* Begin Data to process *

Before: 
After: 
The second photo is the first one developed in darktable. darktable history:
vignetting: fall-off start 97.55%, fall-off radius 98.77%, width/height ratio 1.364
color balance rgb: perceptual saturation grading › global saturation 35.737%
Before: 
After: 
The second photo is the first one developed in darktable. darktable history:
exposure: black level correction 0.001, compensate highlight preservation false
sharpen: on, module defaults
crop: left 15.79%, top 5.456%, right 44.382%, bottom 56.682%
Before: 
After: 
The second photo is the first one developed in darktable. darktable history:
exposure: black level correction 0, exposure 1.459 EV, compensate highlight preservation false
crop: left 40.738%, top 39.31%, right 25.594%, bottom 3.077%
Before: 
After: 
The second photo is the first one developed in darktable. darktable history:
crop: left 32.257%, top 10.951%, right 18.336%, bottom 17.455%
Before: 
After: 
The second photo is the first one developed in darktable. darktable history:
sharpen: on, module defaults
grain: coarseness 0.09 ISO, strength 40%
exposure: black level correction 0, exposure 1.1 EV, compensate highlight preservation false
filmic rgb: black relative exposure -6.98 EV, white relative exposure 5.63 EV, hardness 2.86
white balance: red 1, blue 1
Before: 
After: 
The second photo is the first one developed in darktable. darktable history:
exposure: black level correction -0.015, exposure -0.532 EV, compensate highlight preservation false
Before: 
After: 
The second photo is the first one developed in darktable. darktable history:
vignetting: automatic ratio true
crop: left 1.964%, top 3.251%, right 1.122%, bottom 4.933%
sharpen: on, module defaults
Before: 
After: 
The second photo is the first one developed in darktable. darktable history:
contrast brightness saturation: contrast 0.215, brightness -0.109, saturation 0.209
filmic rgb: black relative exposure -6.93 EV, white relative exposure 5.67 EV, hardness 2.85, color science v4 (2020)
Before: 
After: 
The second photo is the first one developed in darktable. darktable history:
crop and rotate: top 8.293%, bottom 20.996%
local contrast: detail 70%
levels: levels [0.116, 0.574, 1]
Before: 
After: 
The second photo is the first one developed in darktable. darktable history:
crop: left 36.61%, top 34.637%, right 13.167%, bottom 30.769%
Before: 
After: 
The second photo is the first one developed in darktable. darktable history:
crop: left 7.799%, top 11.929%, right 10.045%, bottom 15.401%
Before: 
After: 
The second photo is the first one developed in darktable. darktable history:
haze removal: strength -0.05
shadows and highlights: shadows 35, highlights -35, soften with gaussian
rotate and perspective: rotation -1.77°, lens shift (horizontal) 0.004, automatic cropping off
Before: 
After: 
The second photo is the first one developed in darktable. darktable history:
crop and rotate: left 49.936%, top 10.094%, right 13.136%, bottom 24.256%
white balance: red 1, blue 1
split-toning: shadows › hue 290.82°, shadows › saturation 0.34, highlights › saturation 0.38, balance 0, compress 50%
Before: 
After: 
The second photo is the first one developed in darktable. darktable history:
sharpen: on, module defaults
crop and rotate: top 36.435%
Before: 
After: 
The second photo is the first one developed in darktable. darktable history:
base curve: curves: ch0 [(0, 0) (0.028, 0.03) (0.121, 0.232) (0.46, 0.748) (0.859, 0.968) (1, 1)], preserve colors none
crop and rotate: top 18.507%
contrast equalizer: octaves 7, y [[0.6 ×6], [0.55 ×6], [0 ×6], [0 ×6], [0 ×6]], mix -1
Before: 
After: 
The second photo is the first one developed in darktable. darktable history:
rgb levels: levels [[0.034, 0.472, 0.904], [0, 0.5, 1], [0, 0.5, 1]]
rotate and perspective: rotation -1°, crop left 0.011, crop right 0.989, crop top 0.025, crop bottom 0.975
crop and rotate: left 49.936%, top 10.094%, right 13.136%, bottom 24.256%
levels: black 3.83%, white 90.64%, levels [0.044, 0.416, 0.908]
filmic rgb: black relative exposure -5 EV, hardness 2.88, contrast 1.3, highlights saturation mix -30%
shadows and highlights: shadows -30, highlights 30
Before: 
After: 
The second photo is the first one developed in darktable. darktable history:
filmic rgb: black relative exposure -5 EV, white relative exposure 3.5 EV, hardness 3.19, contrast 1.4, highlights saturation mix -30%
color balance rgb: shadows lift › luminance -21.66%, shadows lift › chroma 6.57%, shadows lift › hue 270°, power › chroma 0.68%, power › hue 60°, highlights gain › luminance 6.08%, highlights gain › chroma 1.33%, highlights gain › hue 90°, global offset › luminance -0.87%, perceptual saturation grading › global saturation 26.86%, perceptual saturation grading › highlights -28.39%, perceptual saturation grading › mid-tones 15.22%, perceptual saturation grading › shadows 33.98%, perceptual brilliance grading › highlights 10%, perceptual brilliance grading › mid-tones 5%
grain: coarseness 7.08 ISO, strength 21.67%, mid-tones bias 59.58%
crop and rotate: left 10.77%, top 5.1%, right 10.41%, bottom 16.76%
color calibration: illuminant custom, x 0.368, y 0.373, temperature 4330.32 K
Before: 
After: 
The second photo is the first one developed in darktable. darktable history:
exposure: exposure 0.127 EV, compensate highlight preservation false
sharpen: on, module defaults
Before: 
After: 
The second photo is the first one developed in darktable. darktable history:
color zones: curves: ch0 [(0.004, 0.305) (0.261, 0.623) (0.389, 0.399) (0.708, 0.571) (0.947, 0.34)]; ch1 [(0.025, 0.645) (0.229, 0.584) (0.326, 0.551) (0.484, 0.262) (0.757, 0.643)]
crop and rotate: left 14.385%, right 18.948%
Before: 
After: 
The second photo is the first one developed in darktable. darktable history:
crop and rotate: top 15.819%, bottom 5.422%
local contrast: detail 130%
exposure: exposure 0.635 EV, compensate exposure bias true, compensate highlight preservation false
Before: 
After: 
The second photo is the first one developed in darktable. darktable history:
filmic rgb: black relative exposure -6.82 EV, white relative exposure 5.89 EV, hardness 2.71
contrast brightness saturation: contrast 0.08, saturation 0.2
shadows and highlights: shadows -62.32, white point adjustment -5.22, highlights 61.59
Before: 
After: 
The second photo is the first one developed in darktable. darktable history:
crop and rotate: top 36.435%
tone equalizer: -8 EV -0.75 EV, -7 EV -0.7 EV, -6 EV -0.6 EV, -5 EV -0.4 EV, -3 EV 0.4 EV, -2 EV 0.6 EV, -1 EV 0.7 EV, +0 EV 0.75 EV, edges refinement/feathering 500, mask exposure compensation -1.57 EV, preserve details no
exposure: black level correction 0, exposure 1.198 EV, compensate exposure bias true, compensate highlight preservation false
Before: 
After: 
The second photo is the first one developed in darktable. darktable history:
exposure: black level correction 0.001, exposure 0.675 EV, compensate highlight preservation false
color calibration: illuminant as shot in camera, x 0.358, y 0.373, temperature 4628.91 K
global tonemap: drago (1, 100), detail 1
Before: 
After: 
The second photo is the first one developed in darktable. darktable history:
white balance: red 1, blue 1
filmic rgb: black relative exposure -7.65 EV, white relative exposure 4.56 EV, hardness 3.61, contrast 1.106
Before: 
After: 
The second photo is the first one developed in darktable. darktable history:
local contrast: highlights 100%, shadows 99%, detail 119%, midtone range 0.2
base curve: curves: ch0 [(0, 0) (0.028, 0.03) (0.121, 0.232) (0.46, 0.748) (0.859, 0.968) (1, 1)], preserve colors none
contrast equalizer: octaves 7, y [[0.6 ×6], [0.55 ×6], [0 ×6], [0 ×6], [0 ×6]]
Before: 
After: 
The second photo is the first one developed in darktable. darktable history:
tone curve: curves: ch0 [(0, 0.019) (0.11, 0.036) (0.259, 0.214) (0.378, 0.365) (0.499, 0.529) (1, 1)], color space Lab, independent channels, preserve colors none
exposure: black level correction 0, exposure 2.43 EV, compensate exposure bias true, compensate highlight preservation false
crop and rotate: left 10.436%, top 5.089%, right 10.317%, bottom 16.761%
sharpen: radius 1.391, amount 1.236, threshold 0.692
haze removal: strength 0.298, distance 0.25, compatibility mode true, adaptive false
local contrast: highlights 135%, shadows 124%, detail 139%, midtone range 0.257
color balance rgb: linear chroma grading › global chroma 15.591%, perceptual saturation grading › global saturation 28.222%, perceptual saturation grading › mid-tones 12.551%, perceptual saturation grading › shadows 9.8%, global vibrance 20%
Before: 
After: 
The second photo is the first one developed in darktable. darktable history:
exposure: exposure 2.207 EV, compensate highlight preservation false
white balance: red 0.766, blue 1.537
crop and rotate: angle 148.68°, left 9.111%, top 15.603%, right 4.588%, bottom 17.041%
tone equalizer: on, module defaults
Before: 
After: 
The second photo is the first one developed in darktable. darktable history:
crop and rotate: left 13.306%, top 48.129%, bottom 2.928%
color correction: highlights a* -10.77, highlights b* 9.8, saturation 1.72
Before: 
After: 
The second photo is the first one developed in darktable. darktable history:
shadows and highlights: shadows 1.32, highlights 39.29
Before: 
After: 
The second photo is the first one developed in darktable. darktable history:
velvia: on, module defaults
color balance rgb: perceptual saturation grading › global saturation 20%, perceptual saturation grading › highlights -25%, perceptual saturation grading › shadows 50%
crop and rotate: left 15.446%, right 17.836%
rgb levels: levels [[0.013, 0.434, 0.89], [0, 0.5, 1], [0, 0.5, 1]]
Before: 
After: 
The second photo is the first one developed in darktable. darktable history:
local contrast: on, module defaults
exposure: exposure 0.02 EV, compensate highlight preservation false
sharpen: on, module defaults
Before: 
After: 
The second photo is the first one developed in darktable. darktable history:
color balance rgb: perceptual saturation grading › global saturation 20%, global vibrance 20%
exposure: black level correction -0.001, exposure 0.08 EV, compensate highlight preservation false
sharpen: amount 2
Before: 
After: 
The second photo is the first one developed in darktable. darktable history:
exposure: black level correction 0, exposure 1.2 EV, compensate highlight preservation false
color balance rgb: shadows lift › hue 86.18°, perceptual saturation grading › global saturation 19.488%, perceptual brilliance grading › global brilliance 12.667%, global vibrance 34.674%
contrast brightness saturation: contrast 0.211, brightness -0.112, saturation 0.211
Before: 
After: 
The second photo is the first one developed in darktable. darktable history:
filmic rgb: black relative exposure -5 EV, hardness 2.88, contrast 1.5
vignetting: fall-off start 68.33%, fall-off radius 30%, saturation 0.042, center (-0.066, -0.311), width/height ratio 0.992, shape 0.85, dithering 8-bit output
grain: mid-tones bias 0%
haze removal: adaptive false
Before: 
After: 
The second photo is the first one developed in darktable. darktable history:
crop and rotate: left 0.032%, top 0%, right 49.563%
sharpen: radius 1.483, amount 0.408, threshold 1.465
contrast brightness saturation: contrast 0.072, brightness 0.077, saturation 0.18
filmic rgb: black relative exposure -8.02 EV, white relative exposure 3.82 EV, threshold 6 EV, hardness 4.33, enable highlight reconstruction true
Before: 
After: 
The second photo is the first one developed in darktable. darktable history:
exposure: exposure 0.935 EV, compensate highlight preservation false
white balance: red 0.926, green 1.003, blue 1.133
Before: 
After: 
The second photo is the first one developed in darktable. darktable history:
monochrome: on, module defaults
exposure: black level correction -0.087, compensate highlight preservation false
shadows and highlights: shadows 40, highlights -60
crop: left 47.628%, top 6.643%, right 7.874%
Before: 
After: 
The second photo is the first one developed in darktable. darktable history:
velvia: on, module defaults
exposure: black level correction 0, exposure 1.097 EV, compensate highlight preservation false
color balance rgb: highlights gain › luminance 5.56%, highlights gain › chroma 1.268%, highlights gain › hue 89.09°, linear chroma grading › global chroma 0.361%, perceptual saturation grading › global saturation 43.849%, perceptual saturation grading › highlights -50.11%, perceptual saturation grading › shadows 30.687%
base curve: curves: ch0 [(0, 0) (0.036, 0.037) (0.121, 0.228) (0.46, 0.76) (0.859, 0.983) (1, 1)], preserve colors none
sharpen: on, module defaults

* End Data to process *

## What needs to be done
Return, word for word, the lines of the entries starting at the very first line and ending at the line that contains "crop: left 40.738%, top", with both of those lines included.

## Result for this exercise
Before: 
After: 
The second photo is the first one developed in darktable. darktable history:
vignetting: fall-off start 97.55%, fall-off radius 98.77%, width/height ratio 1.364
color balance rgb: perceptual saturation grading › global saturation 35.737%
Before: 
After: 
The second photo is the first one developed in darktable. darktable history:
exposure: black level correction 0.001, compensate highlight preservation false
sharpen: on, module defaults
crop: left 15.79%, top 5.456%, right 44.382%, bottom 56.682%
Before: 
After: 
The second photo is the first one developed in darktable. darktable history:
exposure: black level correction 0, exposure 1.459 EV, compensate highlight preservation false
crop: left 40.738%, top 39.31%, right 25.594%, bottom 3.077%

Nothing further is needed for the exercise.